Crazy, crazy week. Classes started up, so I’m commuting to Long Beach once again for evening graduate seminars (I’m taking a semester-long deep dive into feminist approaches to the study of religion, which is my idea of good time. Seriously!). I just learned that I going to go from managing one other developer to a whole gaggle of geeks (or whatever it is that you call a gathering of programmers).
I wanted to throw a question out there. This is inspired by an informal survey conducted by the SF podcast, Escape Pod:
What (or who) inspired you to become a reader?
I’m assuming that most of you consider yourselves readers. You know who you are. I know plenty of literate people who are not readers.
Anyhow, I don’t remember learning to read. I went to kindergarten already reading, and my parents say that I taught myself, though much of what my parents say about certain topics is suspect. But I didn’t become an avid reader until much later.

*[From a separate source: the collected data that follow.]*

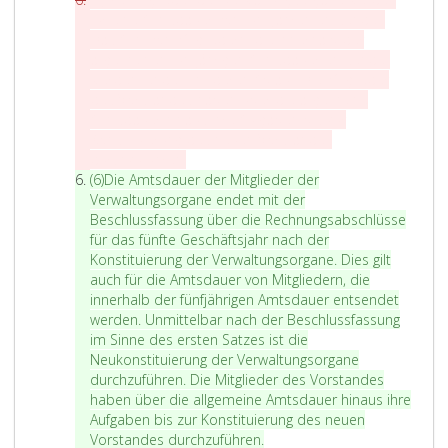
b
für eine Amtsdauer von fünf Jahren entsendet.
s
Das Amt von Mitgliedern, die innerhalb der
a
allgemeinen fünfjährigen Amtsdauer entsendet
t
werden, endet mit deren Ablauf. Die Mitglieder
z
des Vorstandes haben über die allgemeine
6
Amtsdauer hinaus ihre Aufgaben bis zur
Konstituierung des neuen Vorstandes
durchzuführen.
A
(6)
Die Amtsdauer der Mitglieder der
b
Verwaltungsorgane endet mit der
s
Beschlussfassung über die Rechnungsabschlüsse
a
für das fünfte Geschäftsjahr nach der
t
Konstituierung der Verwaltungsorgane. Dies gilt
z
auch für die Amtsdauer von Mitgliedern, die
6
innerhalb der fünfjährigen Amtsdauer entsendet
werden. Unmittelbar nach der Beschlussfassung
im Sinne des ersten Satzes ist die
Neukonstituierung der Verwaltungsorgane
durchzuführen. Die Mitglieder des Vorstandes
haben über die allgemeine Amtsdauer hinaus ihre
Aufgaben bis zur Konstituierung des neuen
Vorstandes durchzuführen
.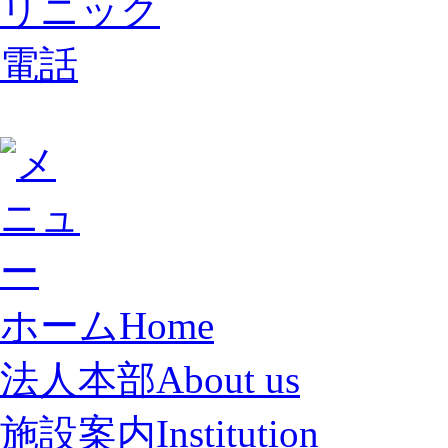
ホーム
Home
法人本部
About us
施設案内
Institution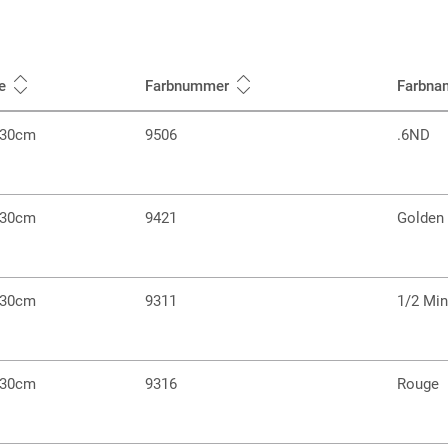
e
Farbnummer
Farbna
 30cm
9506
.6ND
 30cm
9421
Golden 
 30cm
9311
1/2 Mi
 30cm
9316
Rouge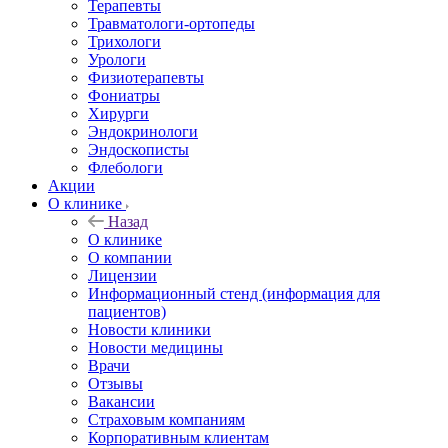
Терапевты
Травматологи-ортопеды
Трихологи
Урологи
Физиотерапевты
Фониатры
Хирурги
Эндокринологи
Эндоскописты
Флебологи
Акции
О клинике
Назад
О клинике
О компании
Лицензии
Информационный стенд (информация для
пациентов)
Новости клиники
Новости медицины
Врачи
Отзывы
Вакансии
Страховым компаниям
Корпоративным клиентам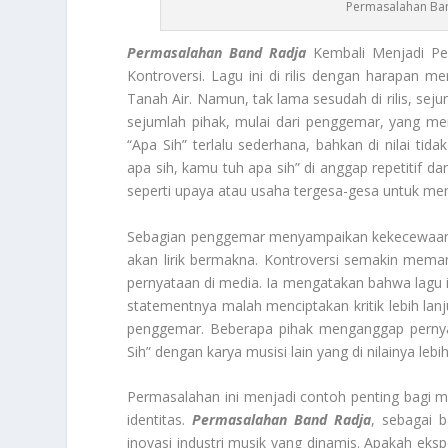
Permasalahan Ban
Permasalahan Band Radja
Kembali Menjadi Per
Kontroversi. Lagu ini di rilis dengan harapan me
Tanah Air. Namun, tak lama sesudah di rilis, seju
sejumlah pihak, mulai dari penggemar, yang mend
“Apa Sih” terlalu sederhana, bahkan di nilai t
apa sih, kamu tuh apa sih” di anggap repetitif da
seperti upaya atau usaha tergesa-gesa untuk men
Sebagian penggemar menyampaikan kekecewaannya
akan lirik bermakna. Kontroversi semakin mema
pernyataan di media. Ia mengatakan bahwa lagu
statementnya malah menciptakan kritik lebih lanj
penggemar. Beberapa pihak menganggap pernya
Sih” dengan karya musisi lain yang di nilainya leb
Permasalahan ini menjadi contoh penting bagi 
identitas.
Permasalahan Band Radja
, sebagai 
inovasi industri musik yang dinamis. Apakah e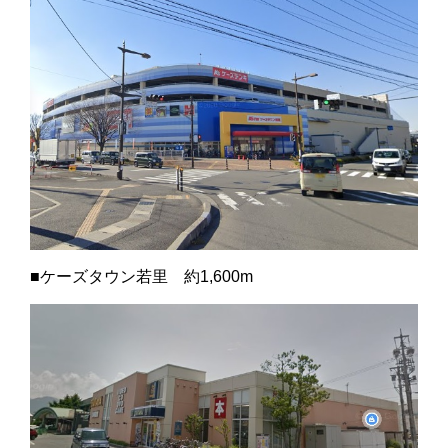
■ケーズタウン若里 約1,600m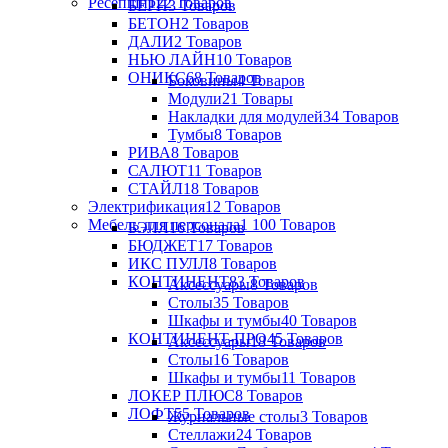
Ресепшн
122 Товаров
БЕРН
3 Товаров
БЕТОН
2 Товаров
ДАЛИ
2 Товаров
НЬЮ ЛАЙН
10 Товаров
ОНИКС
68 Товаров
Боковины
4 Товаров
Модули
21 Товары
Накладки для модулей
34 Товаров
Тумбы
8 Товаров
РИВА
8 Товаров
САЛЮТ
11 Товаров
СТАЙЛ
18 Товаров
Электрификация
12 Товаров
Мебель для персонала
1 100 Товаров
БЭЛЛ
16 Товаров
БЮДЖЕТ
17 Товаров
ИКС ПУЛЛ
8 Товаров
КОНТИНЕНТ
83 Товаров
Аксессуары
8 Товаров
Столы
35 Товаров
Шкафы и тумбы
40 Товаров
КОНТИНЕНТ-ПРО
45 Товаров
Аксессуары
18 Товаров
Столы
16 Товаров
Шкафы и тумбы
11 Товаров
ЛОКЕР ПЛЮС
8 Товаров
ЛОФТ
55 Товаров
Журнальные столы
3 Товаров
Стеллажи
24 Товаров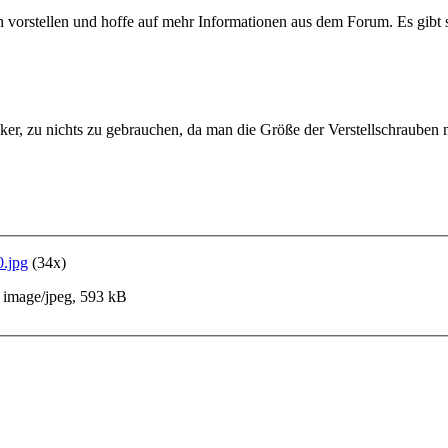
 vorstellen und hoffe auf mehr Informationen aus dem Forum. Es gib
cker, zu nichts zu gebrauchen, da man die Größe der Verstellschrauben 
0.jpg
(34x)
image/jpeg, 593 kB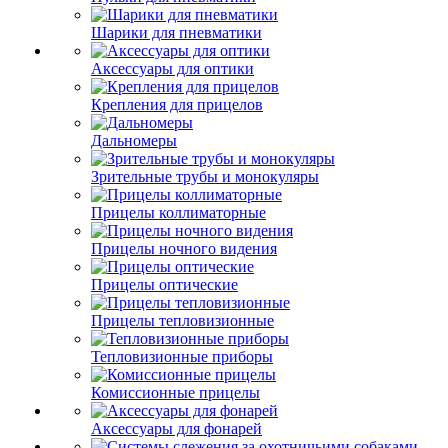
Шарики для пневматики
Аксессуары для оптики
Крепления для прицелов
Дальномеры
Зрительные трубы и монокуляры
Прицелы коллиматорные
Прицелы ночного видения
Прицелы оптические
Прицелы тепловизионные
Тепловизионные приборы
Комиссионные прицелы
Аксессуары для фонарей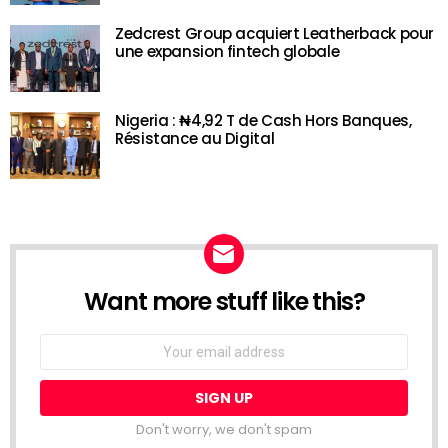
Zedcrest Group acquiert Leatherback pour
une expansion fintech globale
Nigeria : ₦4,92 T de Cash Hors Banques,
Résistance au Digital
Want more stuff like this?
NEWSLETTER
Email
address:
Don't worry, we don't spam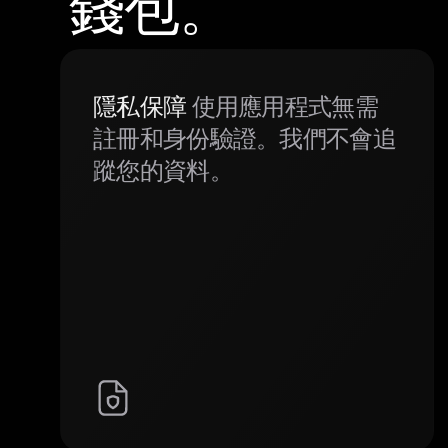
錢包。
隱私保障
使用應用程式無需
註冊和身份驗證。我們不會追
蹤您的資料。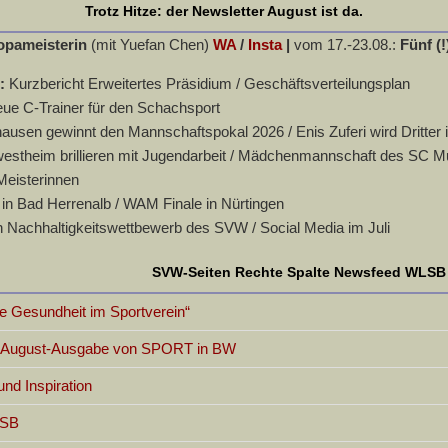
Trotz Hitze: der Newsletter August ist da.
opameisterin
(mit Yuefan Chen)
WA
/
Insta
|
vom 17.-23.08.:
Fünf (!
n:
Kurzbericht Erweitertes Präsidium / Geschäftsverteilungsplan
eue C-Trainer für den Schachsport
usen gewinnt den Mannschaftspokal 2026 / Enis Zuferi wird Dritter 
stheim brillieren mit Jugendarbeit / Mädchenmannschaft des SC Murr
Meisterinnen
in Bad Herrenalb / WAM Finale in Nürtingen
 Nachhaltigkeitswettbewerb des SVW / Social Media im Juli
SVW-Seiten Rechte Spalte Newsfeed WLSB
 Gesundheit im Sportverein“
er August-Ausgabe von SPORT in BW
d Inspiration
LSB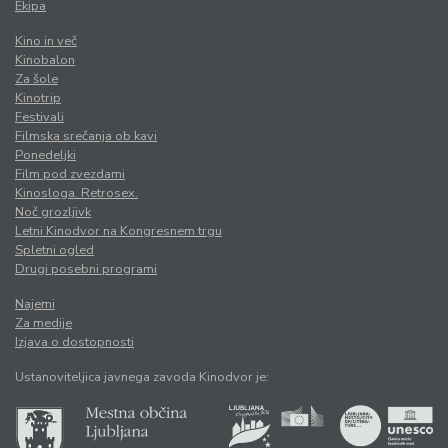
Ekipa
Kino in več
Kinobalon
Za šole
Kinotrip
Festivali
Filmska srečanja ob kavi
Ponedeljki
Film pod zvezdami
Kinosloga. Retrosex.
Noč grozljivk
Letni Kinodvor na Kongresnem trgu
Spletni ogled
Drugi posebni programi
Najemi
Za medije
Izjava o dostopnosti
Ustanoviteljica javnega zavoda Kinodvor je: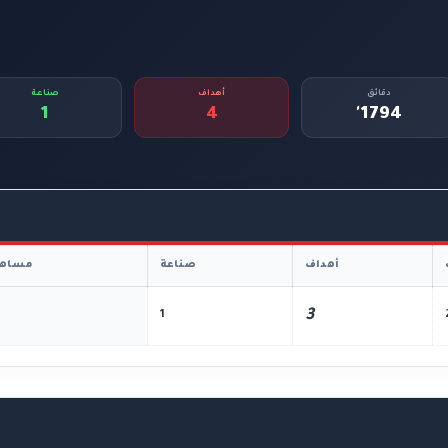
دقائق
أهداف
صناعة
1
4
1794'
أهداف
صناعة
مساهم
3
1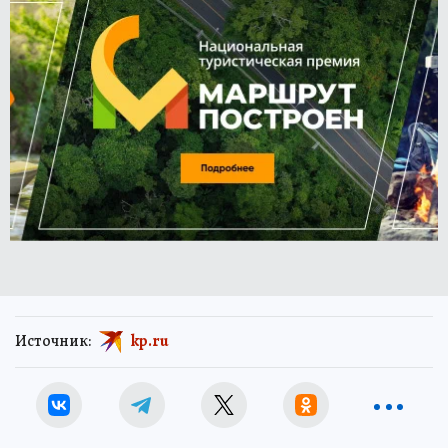
Источник:
kp.ru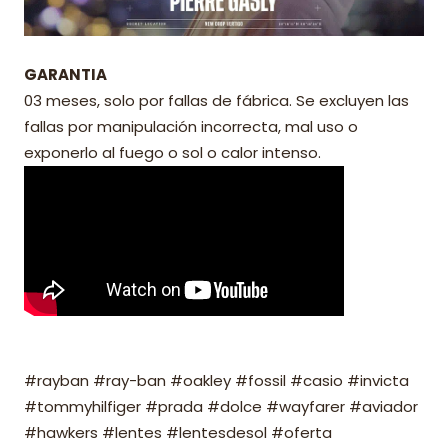
GARANTIA
03 meses, solo por fallas de fábrica. Se excluyen las
fallas por manipulación incorrecta, mal uso o
exponerlo al fuego o sol o calor intenso.
#rayban #ray-ban #oakley #fossil #casio #invicta
#tommyhilfiger #prada #dolce #wayfarer #aviador
#hawkers #lentes #lentesdesol #oferta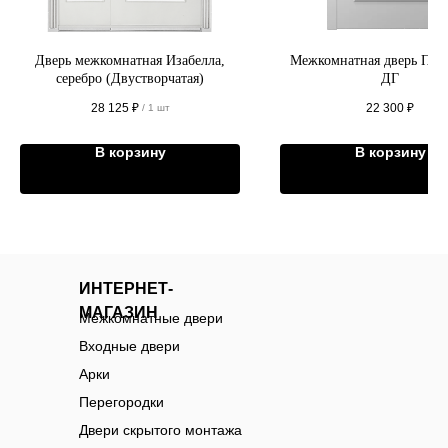
Дверь межкомнатная Изабелла,
Межкомнатная дверь Пре
серебро (Двустворчатая)
ДГ
28 125
₽
22 300
₽
/
1 шт
В корзину
В корзину
ИНТЕРНЕТ-
МАГАЗИН
Межкомнатные двери
Входные двери
Арки
Перегородки
Двери скрытого монтажа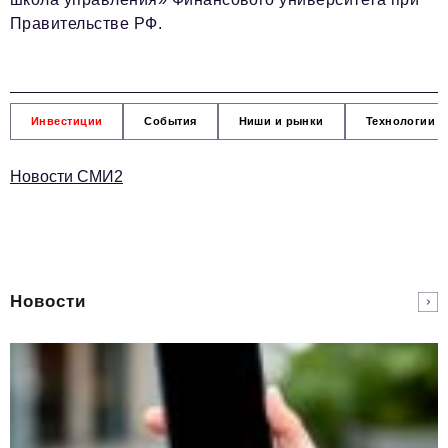
Правительстве РФ.
Инвестиции
События
Ниши и рынки
Технологии и
Новости СМИ2
Новости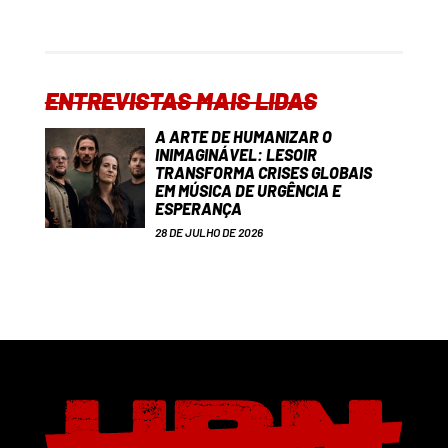
ENTREVISTAS MAIS LIDAS
A ARTE DE HUMANIZAR O
INIMAGINÁVEL: LESOIR
TRANSFORMA CRISES GLOBAIS
EM MÚSICA DE URGÊNCIA E
ESPERANÇA
28 DE JULHO DE 2026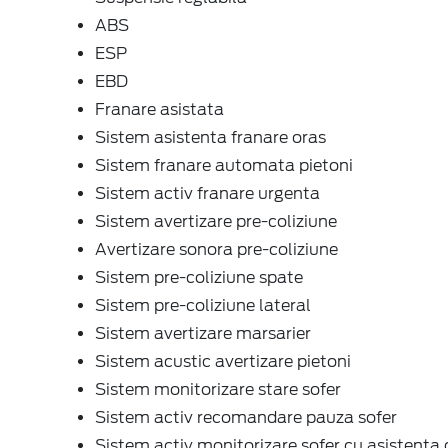
ABS
ESP
EBD
Franare asistata
Sistem asistenta franare oras
Sistem franare automata pietoni
Sistem activ franare urgenta
Sistem avertizare pre-coliziune
Avertizare sonora pre-coliziune
Sistem pre-coliziune spate
Sistem pre-coliziune lateral
Sistem avertizare marsarier
Sistem acustic avertizare pietoni
Sistem monitorizare stare sofer
Sistem activ recomandare pauza sofer
Sistem activ monitorizare sofer cu asistenta 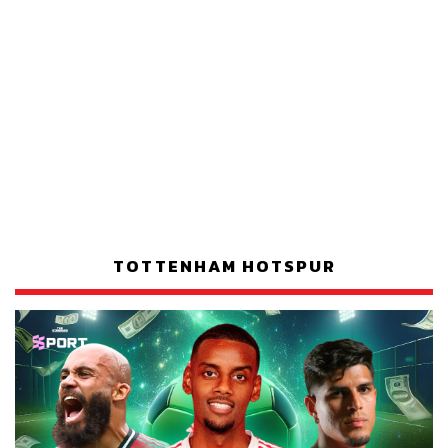
TOTTENHAM HOTSPUR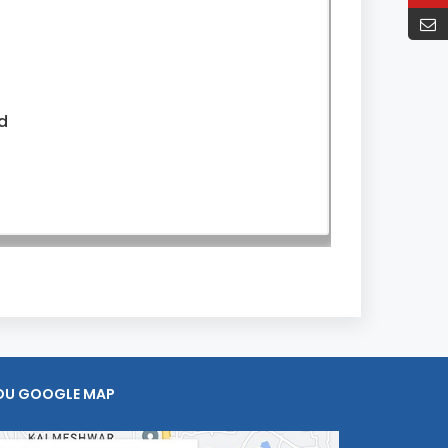
d
OU GOOGLE MAP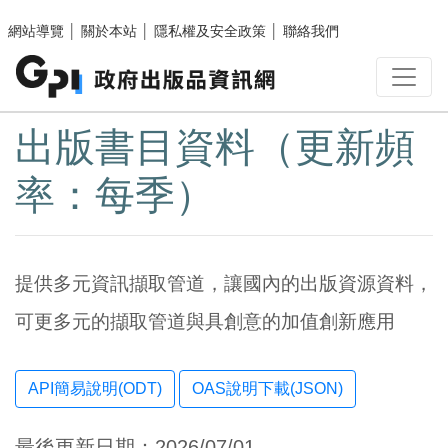
跳至主要內容區塊
網站導覽
│
關於本站
│
隱私權及安全政策
│
聯絡我們
:::
出版書目資料（更新頻
率：每季）
提供多元資訊擷取管道，讓國內的出版資源資料，
可更多元的擷取管道與具創意的加值創新應用
OAS說明下載(JSON)
最後更新日期：2026/07/01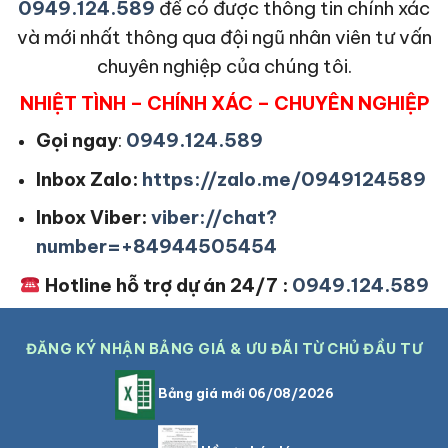
0949.124.589
để có được thông tin chính xác
và mới nhất thông qua đội ngũ nhân viên tư vấn
chuyên nghiệp của chúng tôi.
NHIỆT TÌNH – CHÍNH XÁC – CHUYÊN NGHIỆP
Gọi ngay
:
0949.124.589
Inbox Zalo:
https://zalo.me/0949124589
Inbox Viber:
viber://chat?
number=+84944505454
Hotline hỗ trợ dự án 24/7 :
0949.124.589
ĐĂNG KÝ NHẬN BẢNG GIÁ & ƯU ĐÃI TỪ CHỦ ĐẦU TƯ
Bảng giá mới 06/08/2026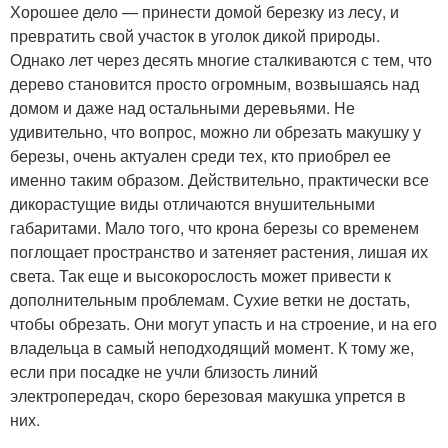
Хорошее дело — принести домой березку из лесу, и
превратить свой участок в уголок дикой природы.
Однако лет через десять многие сталкиваются с тем, что
дерево становится просто огромным, возвышаясь над
домом и даже над остальными деревьями. Не
удивительно, что вопрос, можно ли обрезать макушку у
березы, очень актуален среди тех, кто приобрел ее
именно таким образом. Действительно, практически все
дикорастущие виды отличаются внушительными
габаритами. Мало того, что крона березы со временем
поглощает пространство и затеняет растения, лишая их
света. Так еще и высокорослость может привести к
дополнительным проблемам. Сухие ветки не достать,
чтобы обрезать. Они могут упасть и на строение, и на его
владельца в самый неподходящий момент. К тому же,
если при посадке не учли близость линий
электропередач, скоро березовая макушка упрется в
них.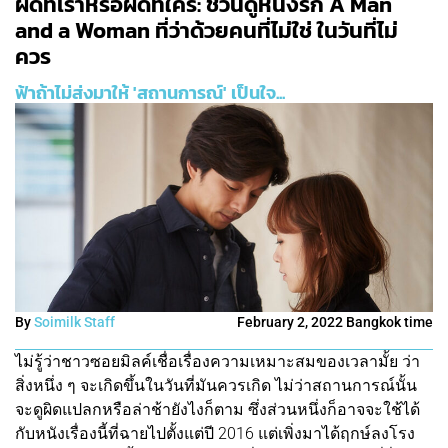
ผิดที่เราหรือผิดที่ใคร: ชวนดูหนังรัก A Man
and a Woman ที่ว่าด้วยคนที่ไม่ใช่ ในวันที่ไม่
ควร
ฟ้าถ้าไม่ส่งมาให้ 'สถานการณ์' เป็นใจ...
By
Soimilk Staff
February 2, 2022 Bangkok time
ไม่รู้ว่าชาวซอยมิลค์เชื่อเรื่องความเหมาะสมของเวลามั้ย ว่า
สิ่งหนึ่ง ๆ จะเกิดขึ้นในวันที่มันควรเกิด ไม่ว่าสถานการณ์นั้น
จะดูผิดแปลกหรือล่าช้ายังไงก็ตาม ซึ่งส่วนหนึ่งก็อาจจะใช้ได้
กับหนังเรื่องนี้ที่ฉายไปตั้งแต่ปี 2016 แต่เพิ่งมาได้ฤกษ์ลงโรง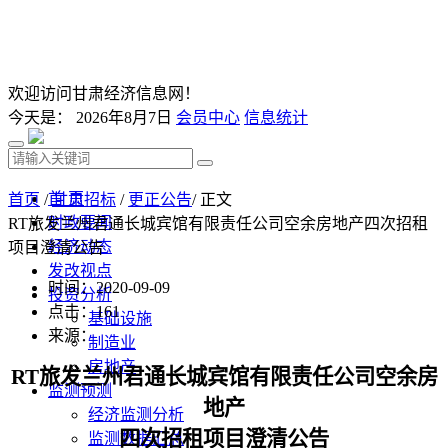
欢迎访问甘肃经济信息网！
今天是：
2026年8月7日
会员中心
信息统计
首 页
首页
/
甘肃招标
/
更正公告
/ 正文
时政要闻
RT旅发兰州君通长城宾馆有限责任公司空余房地产四次招租
经济动态
项目澄清公告
发改视点
时间：2020-09-09
投资分析
点击：
161
基础设施
来源：
制造业
房地产
RT
旅发兰州君通长城宾馆有限责任公司空余房
监测预测
地产
经济监测分析
四次招租项目
澄清公告
监测数据汇总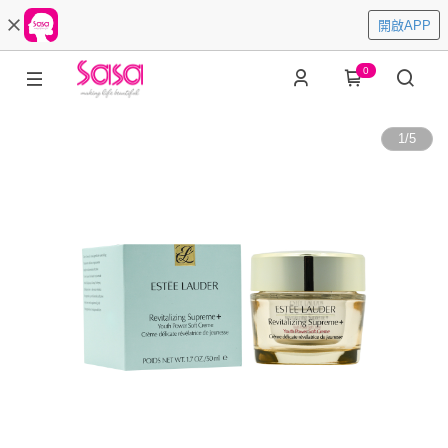
開啟APP
0
1
/
5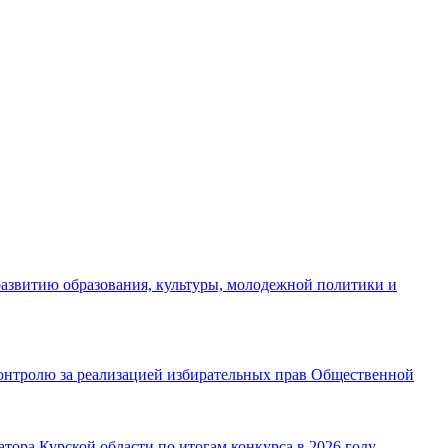
азвитию образования, культуры, молодежной политики и
онтролю за реализацией избирательных прав Общественной
ора Курской области по итогам конкурса в 2026 году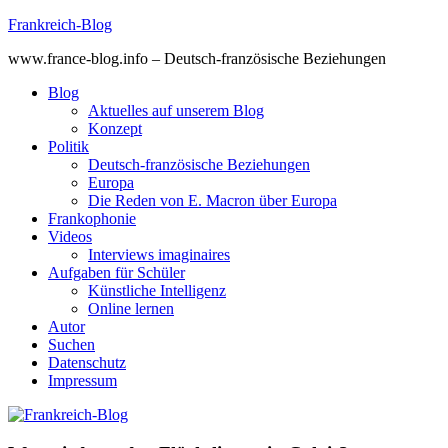
Skip
Frankreich-Blog
to
www.france-blog.info – Deutsch-französische Beziehungen
content
Blog
Aktuelles auf unserem Blog
Konzept
Politik
Deutsch-französische Beziehungen
Europa
Die Reden von E. Macron über Europa
Frankophonie
Videos
Interviews imaginaires
Aufgaben für Schüler
Künstliche Intelligenz
Online lernen
Autor
Suchen
Datenschutz
Impressum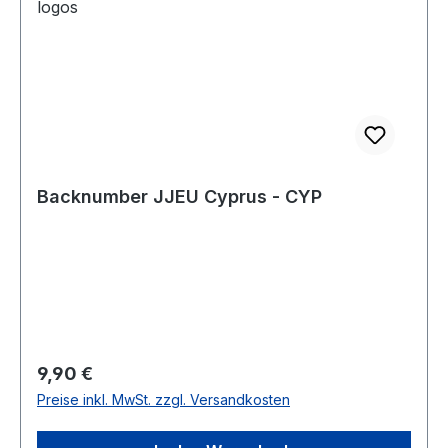
Backnumber JJEU Cyprus - CYP
Regulärer Preis:
9,90 €
Preise inkl. MwSt. zzgl. Versandkosten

In the fourth grade, Mrs. Wallace read the Wizard of Oz to us each day after recess. I think she did this to calm us down after recess–no mean task for thirty rowdy inner-city kids. Somehow I discovered that there was an entire series written by L. Frank Baum and illustrated by John R. Neill, but our poorly stocked school library had none of them. I began requesting the books through the district bookmobile that came every Wednesday. When I exhausted this series, I began branching out, discovering Tolkien, Stephen R. Donaldson, and many others. One of the great finds of my youth was a box full of my dad’s old SF books: Asimov, Clarke, Silverburg, Moorcock, and more.
I spend a lot of time these days reading, mostly non-fiction books–history, religion, science, culture, politics–but fantasy and science fiction are my first love. I don’t remember much else about Mrs. Wallace, except that when we had to write sentences with spelling words in them, she would let me cram all twenty words into as few sentences as possible, as long as they made sense. My record was one sentence with all twenty words (likely a run-on). Some of my first stories were a string of spelling sentences.
I don’t know if you’re still out there Mrs. Wallace, but thank you. I can’t think of a better gift a teacher can give to a child than a love of reading.